人工知能に詳しい専門家らは、人工知能が性・人種的差別という“汚名”を着させられてしまっている背景に、学習データの構成問題があると分析している。ソースとなるデータは、グーグルやウィキペディアから集められるが、そもそもそれらサービスにアクセスする人々の構成比が不均衡である。
ネイチャーは、スタンフォード大学がインターネット上から画像を集め分類したデータセット・ImageNetが保有している大量の写真データのうち、45.4%が米国からアップロードされたものであり、その後、英国7.6%、イタリア6.2%の順に続くと分析している。
つまり、写真認識AIの開発に頻繁に使われるデータの約60%が、わずか3カ国から提供されているということだ。一方、世界人口の約36%を占める中国・インドからアップロードされている割合は3%だ。ウィキペディア作成に参加している女性割合が、18%にも満たないことも併せて指摘された。

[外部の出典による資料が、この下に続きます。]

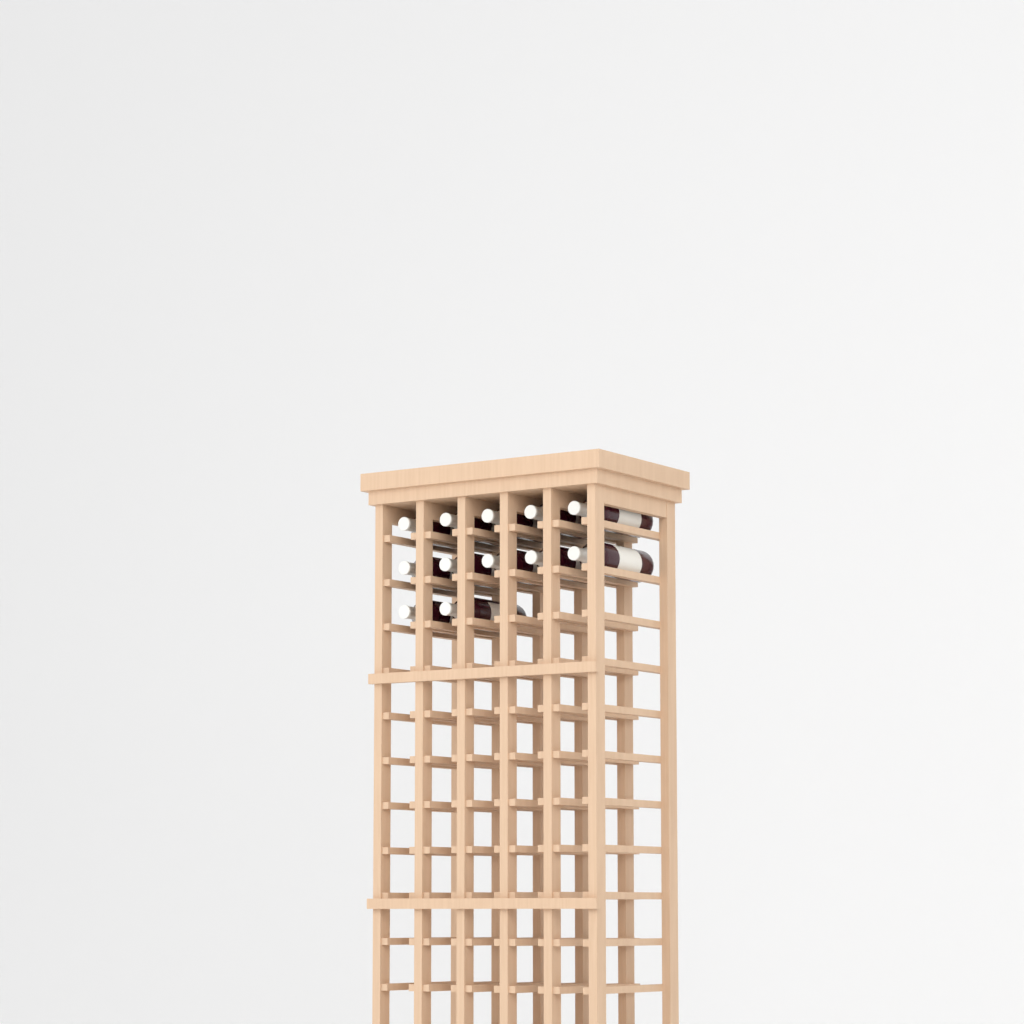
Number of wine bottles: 12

世界は広いので意図的に差別的なAIを開発している人がいないとも限らないが、これら問題の大半は、差別というよりも「データ不足」もしくは「技術不足」、または「ネット&特定サービスに接続している人々の偏り」に原因があるとする観点の方が正しいはずである。人間で言えば「無知」で「世間知らず」なだけである。
しかしながら、それらを理由に人工知能の“偏向”が温存・助長するのは、多くの人にとって好ましくない。必要なのは批判よりも、啓蒙である。差別偏向を正すためのデータをいかに広範かつ大量に収集できるか。新しいアイデアが求められそうだ。